White spots on hot pour cream

Hi, I encountered some problem during formulating a hot pour cream. There are some white spots on the surface of finished product. 

And this is what I encountered during milling using three-roll mill. 

I'm using castor oil and Pentaerythrityl Tetraisostearate which I believe are good pigment dispersants to disperse the pigment before milling but it came out like this.

May I know what's wrong in my formulation or is there any techniques to disperse it properly?

Thank you in advance for the help.

Thank you very much.  
Newbie of formulation


  • It might help if you would list all the ingredients in your formula.
  • @Perry ;

    AS coated TiO2( tried OTS coated and Hydrogen Dimethicone coated as well)
    AS coated Talc 
    Uncoated pigment ( tried AS coated as well)

    Castor oil
    Capric triglyceride
    Pentaerythrityl Tetraisostearate
    Newbie of formulation
  • What happened when you squeezed them?
    Dr.
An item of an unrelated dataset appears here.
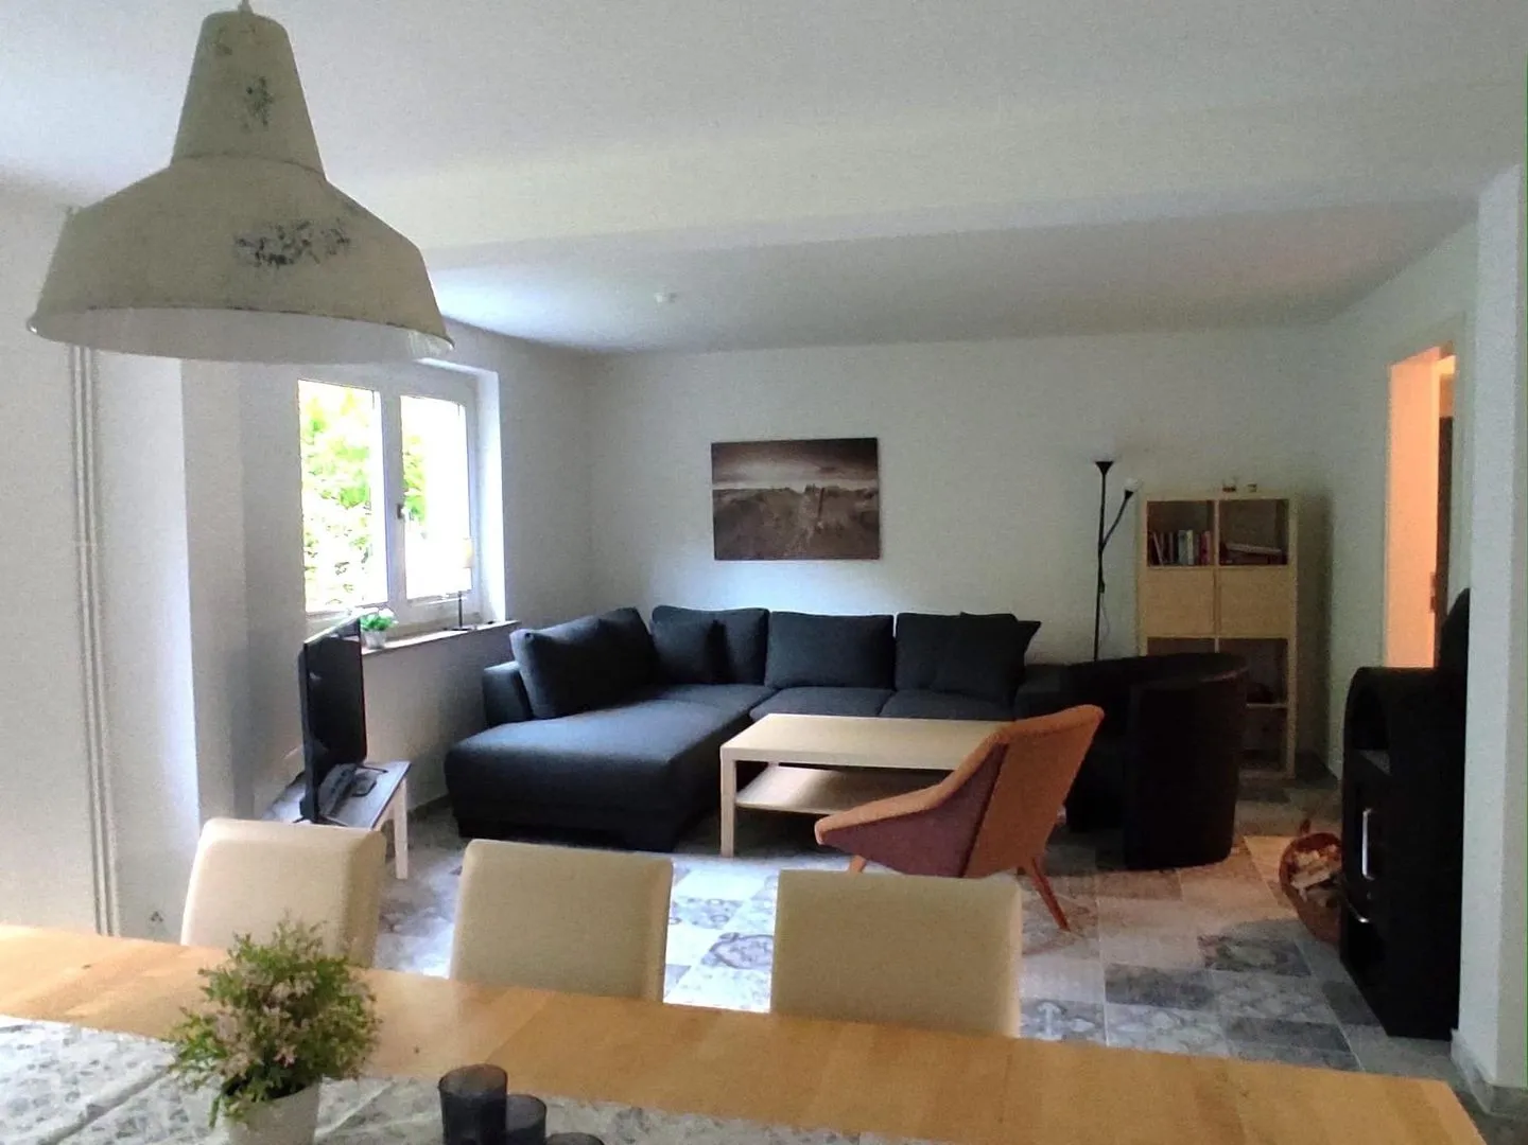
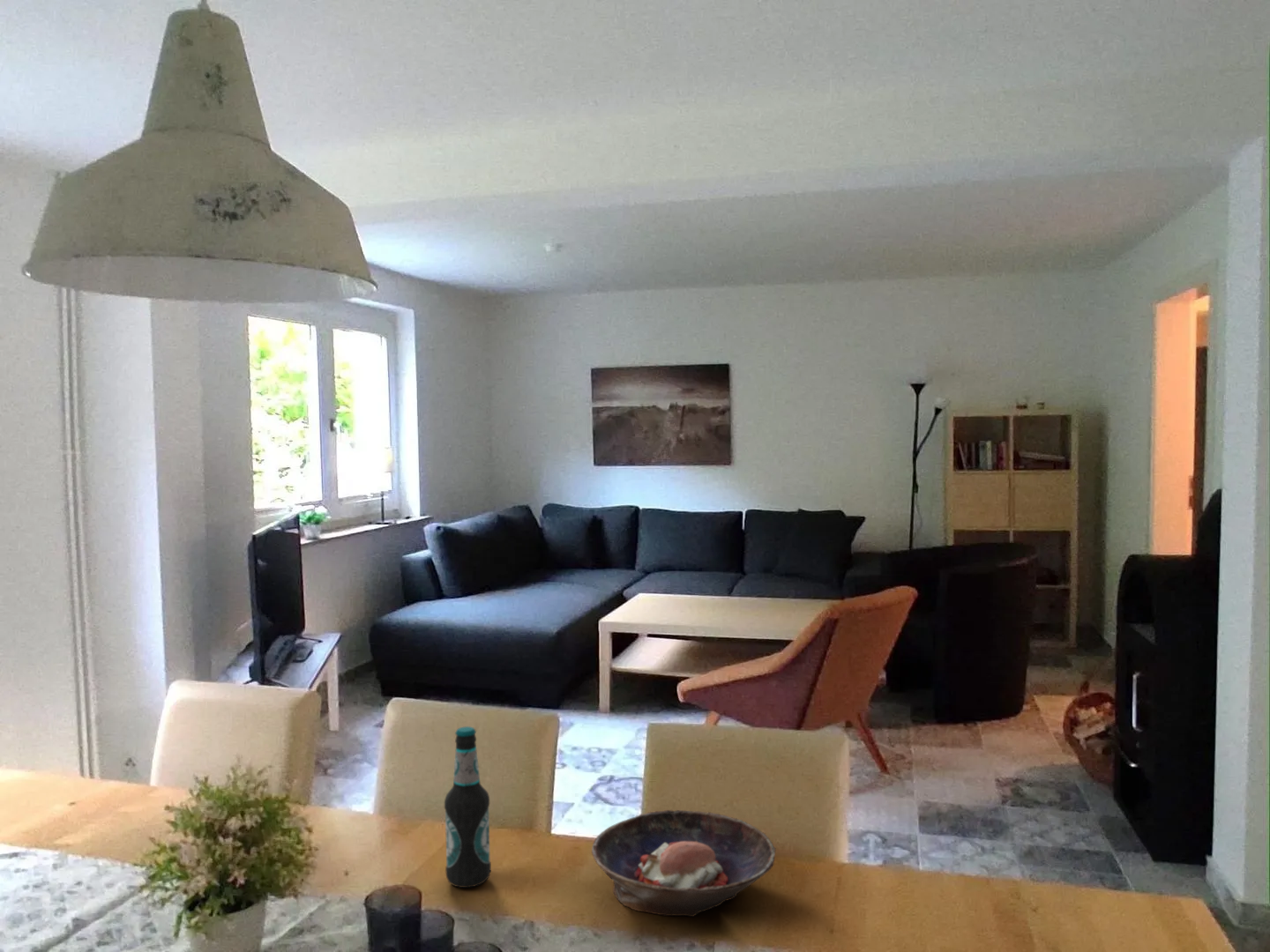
+ bowl [591,809,776,918]
+ bottle [444,725,492,889]
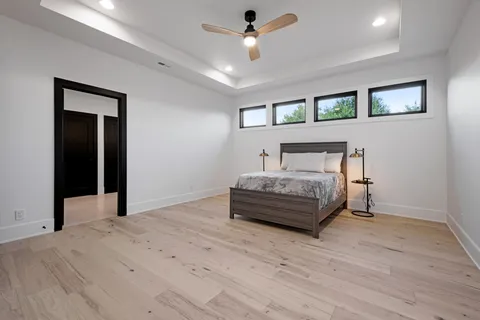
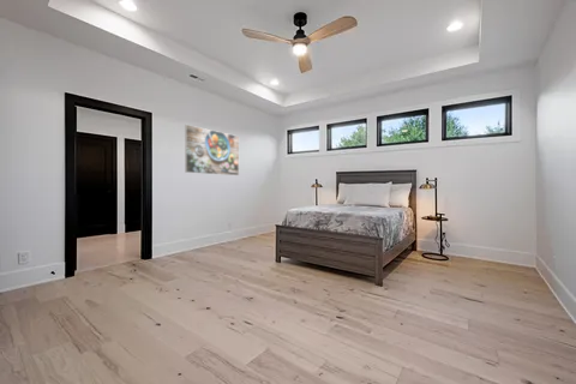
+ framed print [184,124,240,176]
Catherine Pratt
    (B.Sc with HONS I , Ph.D Analytical/Organic Chem and Microbiology), Cosmetic Chemistry IPCS)
  • I've revised my formula and using uncoated pigment and filler and it is better. Just that yellow spots is observed instead of white spots. The texture is fine with no abnormalities. Any idea?
    Newbie of formulation
  • Maybe you pouring it too hot?
  • source here
    If your product is suffering from grainy, hard white spots this is due to the butters and waxes containing varying amounts of fatty acids which have different melting and solidification points. Melting does not therefore happen at a single point as different components solidify/crystallize at different temperatures. Unless there is provided a uniform temperature throughout the whole, some ingredients crystallize and cause graininess or grittiness resulting in white hard spots throughout the product. A controlled cool down and stirring during the cool down stage can help avoid graininess in balms and butters. This is known as “tempering” and is often used in chocolate making. The process of tempering involves melting the product completely, (i.e. to 70°C) and then pouring it into the container and placing into a fridge or freezer (or in manufacturing, a “cooling tunnel”) to speed up cooling. Another method to reduce graininess is to use the Lipex range by the supplier AAK AB and microcrystalline wax instead of natural waxes. The suppliers of Softisan® 378 (INCI Name, Caprylic/Capric/Myristic/Stearic Triglyceride) also claim their ingredient when incorporated into a formulation will reduce graininess.